**PROVIDED ENTRIES**
···

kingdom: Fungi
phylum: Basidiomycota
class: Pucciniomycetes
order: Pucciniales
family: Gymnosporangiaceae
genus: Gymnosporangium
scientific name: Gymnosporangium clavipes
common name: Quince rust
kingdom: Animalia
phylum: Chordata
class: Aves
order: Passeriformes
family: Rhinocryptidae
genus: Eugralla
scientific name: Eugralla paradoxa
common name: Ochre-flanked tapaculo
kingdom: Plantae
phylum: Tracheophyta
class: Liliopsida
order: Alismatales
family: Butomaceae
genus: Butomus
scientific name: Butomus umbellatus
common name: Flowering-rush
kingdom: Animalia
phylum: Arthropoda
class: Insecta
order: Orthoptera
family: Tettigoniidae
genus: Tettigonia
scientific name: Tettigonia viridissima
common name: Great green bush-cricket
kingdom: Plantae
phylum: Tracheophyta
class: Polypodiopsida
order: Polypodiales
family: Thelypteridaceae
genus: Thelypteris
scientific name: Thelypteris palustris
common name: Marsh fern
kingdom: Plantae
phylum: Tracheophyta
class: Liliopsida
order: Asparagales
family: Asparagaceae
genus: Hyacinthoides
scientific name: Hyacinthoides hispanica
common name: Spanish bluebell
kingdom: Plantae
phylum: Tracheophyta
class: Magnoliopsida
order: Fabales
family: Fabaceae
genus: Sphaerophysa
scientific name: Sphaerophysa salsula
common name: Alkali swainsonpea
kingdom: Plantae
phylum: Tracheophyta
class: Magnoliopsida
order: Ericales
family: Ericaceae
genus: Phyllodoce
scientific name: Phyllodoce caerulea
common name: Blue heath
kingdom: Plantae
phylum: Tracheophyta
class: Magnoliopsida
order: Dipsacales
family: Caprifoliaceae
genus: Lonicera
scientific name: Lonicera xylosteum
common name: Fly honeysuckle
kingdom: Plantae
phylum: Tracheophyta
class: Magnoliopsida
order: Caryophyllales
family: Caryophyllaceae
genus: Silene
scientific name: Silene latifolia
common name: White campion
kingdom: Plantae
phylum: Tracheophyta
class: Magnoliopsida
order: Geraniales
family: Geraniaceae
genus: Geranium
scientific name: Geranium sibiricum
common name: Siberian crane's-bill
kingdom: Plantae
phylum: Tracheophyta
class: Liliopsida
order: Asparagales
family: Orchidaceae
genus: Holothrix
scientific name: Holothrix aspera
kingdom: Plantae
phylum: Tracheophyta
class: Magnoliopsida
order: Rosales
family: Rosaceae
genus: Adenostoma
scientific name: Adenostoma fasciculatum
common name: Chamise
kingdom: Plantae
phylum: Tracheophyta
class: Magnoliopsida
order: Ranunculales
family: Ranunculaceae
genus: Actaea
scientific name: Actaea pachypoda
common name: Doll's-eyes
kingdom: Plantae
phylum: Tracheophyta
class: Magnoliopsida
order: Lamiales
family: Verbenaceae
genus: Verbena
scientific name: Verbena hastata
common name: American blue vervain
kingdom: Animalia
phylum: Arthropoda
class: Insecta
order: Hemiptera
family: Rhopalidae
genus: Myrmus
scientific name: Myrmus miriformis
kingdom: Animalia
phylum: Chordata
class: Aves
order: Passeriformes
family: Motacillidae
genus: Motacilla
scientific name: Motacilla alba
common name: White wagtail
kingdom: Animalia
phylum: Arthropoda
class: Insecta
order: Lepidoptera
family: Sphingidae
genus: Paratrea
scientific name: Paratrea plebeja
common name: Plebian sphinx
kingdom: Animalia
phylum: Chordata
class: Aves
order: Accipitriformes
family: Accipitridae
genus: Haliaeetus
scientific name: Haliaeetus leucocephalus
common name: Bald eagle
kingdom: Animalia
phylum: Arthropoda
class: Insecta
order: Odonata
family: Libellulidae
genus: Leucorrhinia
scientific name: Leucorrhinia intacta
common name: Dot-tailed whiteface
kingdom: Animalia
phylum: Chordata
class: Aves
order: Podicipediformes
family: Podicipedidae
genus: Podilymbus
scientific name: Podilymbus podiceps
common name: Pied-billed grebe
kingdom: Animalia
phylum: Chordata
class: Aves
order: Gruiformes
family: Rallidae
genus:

···

**DIRECTIVE**
Starting with the line that contains "common name: White wagtail" and going on through the line that contains "genus: Haliaeetus", rename "phylum" to "division" and give those lines again with everything else unchanged.

**COMPLETE OUTPUT**
common name: White wagtail
kingdom: Animalia
division: Arthropoda
class: Insecta
order: Lepidoptera
family: Sphingidae
genus: Paratrea
scientific name: Paratrea plebeja
common name: Plebian sphinx
kingdom: Animalia
division: Chordata
class: Aves
order: Accipitriformes
family: Accipitridae
genus: Haliaeetus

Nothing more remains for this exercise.